Un concept qui fait bien rigoler Donald Trump
Quand on pense aux prisons "préfabriquées" de Gérald Darmanin qui font polémique en France, on se rend compte que nous sommes encore bien loin de ce qu'est capable d'inventer le système carcéral américain. Le centre de rétention, "fait de lits superposés alignés, enfermés dans des cages grillagées, sous des pavillons de toile blanche" révèle Le Monde, est prévu pour recevoir 5 000 personnes en attente d'expulsion (l'état floridien aurait lui évoqué 1 000 places seulement). Il aurait été construit en une semaine seulement, et ses dispositifs de sécurité seraient limités, évidemment à cause de la faune locale (les alligators peuvent mesurer 4 m, et il y a aussi les pythons à la morsure ravageuse). Mais son coût de fonctionnement tournerait tout de même autour de 450 millions de dollars par an. En tout cas, tout cela fait bien rire Donald Trump. A la question posée par des journalistes de savoir si les alligators empêcheraient bien les évasions, il a répondu, goguenard "Je suppose que c'est le concept." Puis, dans son style habituel, il poursuit : "Les serpents sont rapides, mais les alligators… On va leur apprendre comment échapper à un alligator, ok ? S’ils s’évadent de prison, comment s’enfuir : ne courez pas en ligne droite, courez comme ça. Et vous savez quoi ? Vos chances augmentent de 1 %."
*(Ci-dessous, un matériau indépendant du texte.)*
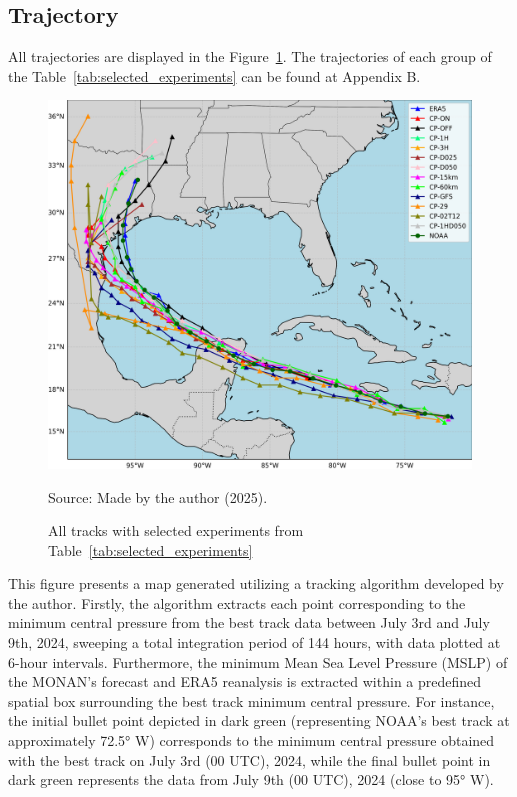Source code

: \subsection{Trajectory}


All trajectories are displayed in the Figure~\ref{fig:all_tracks_selected}. The trajectories of each group of the Table~\ref{tab:selected_experiments} can be found at Appendix B.

\begin{figure}[!ht]
    \centering
    \caption{All tracks with selected experiments from Table~\ref{tab:selected_experiments}} %
    \includegraphics[width=\textwidth]{docs/figuras/chapter5/ALL_tracks_filter.png} 
    \vspace{0.5em}
    
    Source: Made by the author (2025). %
    \label{fig:all_tracks_selected} %
\end{figure}

This figure presents a map generated utilizing a tracking algorithm developed by the author. Firstly, the algorithm extracts each point corresponding to the minimum central pressure from the best track data between July 3rd and July 9th, 2024, sweeping a total integration period of 144 hours, with data plotted at 6-hour intervals. Furthermore, the minimum Mean Sea Level Pressure (MSLP) of the MONAN’s forecast and ERA5 reanalysis is extracted within a predefined spatial box surrounding the best track minimum central pressure. For instance, the initial bullet point depicted in dark green (representing NOAA’s best track at approximately 72.5° W) corresponds to the minimum central pressure obtained with the best track on July 3rd (00 UTC), 2024, while the final bullet point in dark green represents the data from July 9th (00 UTC), 2024 (close to 95° W).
Une violation des droits de l'homme ?
L'administration Trump se félicité de ce nouveau centre de rétention. Blanche Karoline Leavitt , porte-parole de la Maison Blanche, citée par le Midi Libre : "Il n’y a qu’une seule route qui y mène, et la seule voie de sortie est un vol sans retour. L’endroit est isolé, entouré d’une faune dangereuse et d’un environnement impitoyable. Lorsque vous avez des meurtriers en situation irrégulière, des violeurs et des criminels odieux dans un centre de rétention entouré d’alligators, oui, je pense que c’est un moyen dissuasif contre toute tentative d’évasion". Autre son de cloche du côté des ONG. Pour Nayna Gupta, directrice des politiques du Conseil américain de l’immigration, reprise par le Huffington Post, "C'est une horreur absolue." De plus l'accès limité au centre rendrait beaucoup plus difficile les visites des avocats et le "signalement d'abus".
"Transformer les Everglades en un centre de détention pour immigrés financé par les contribuables est un mélange grotesque de cruauté et de théâtre politique" a déclaré Alex Howard, ancien collaborateur de Joe Biden au Miami Herald. Peu avant la visite du Président, Mark Fleming, directeur associé du contentieux fédéral au National Immigrant Justice Center. avait lui dénoncé au New York Times : "Construire une installation temporaire aussi vaste dans un délai aussi court, sans aucun plan clair sur la manière de doter en personnel adéquat les services médicaux et autres services nécessaires, au milieu de la chaleur estivale de la Floride, démontre leur mépris insensible pour la santé et la sécurité des êtres humains qu’ils ont l’intention d’y emprisonner."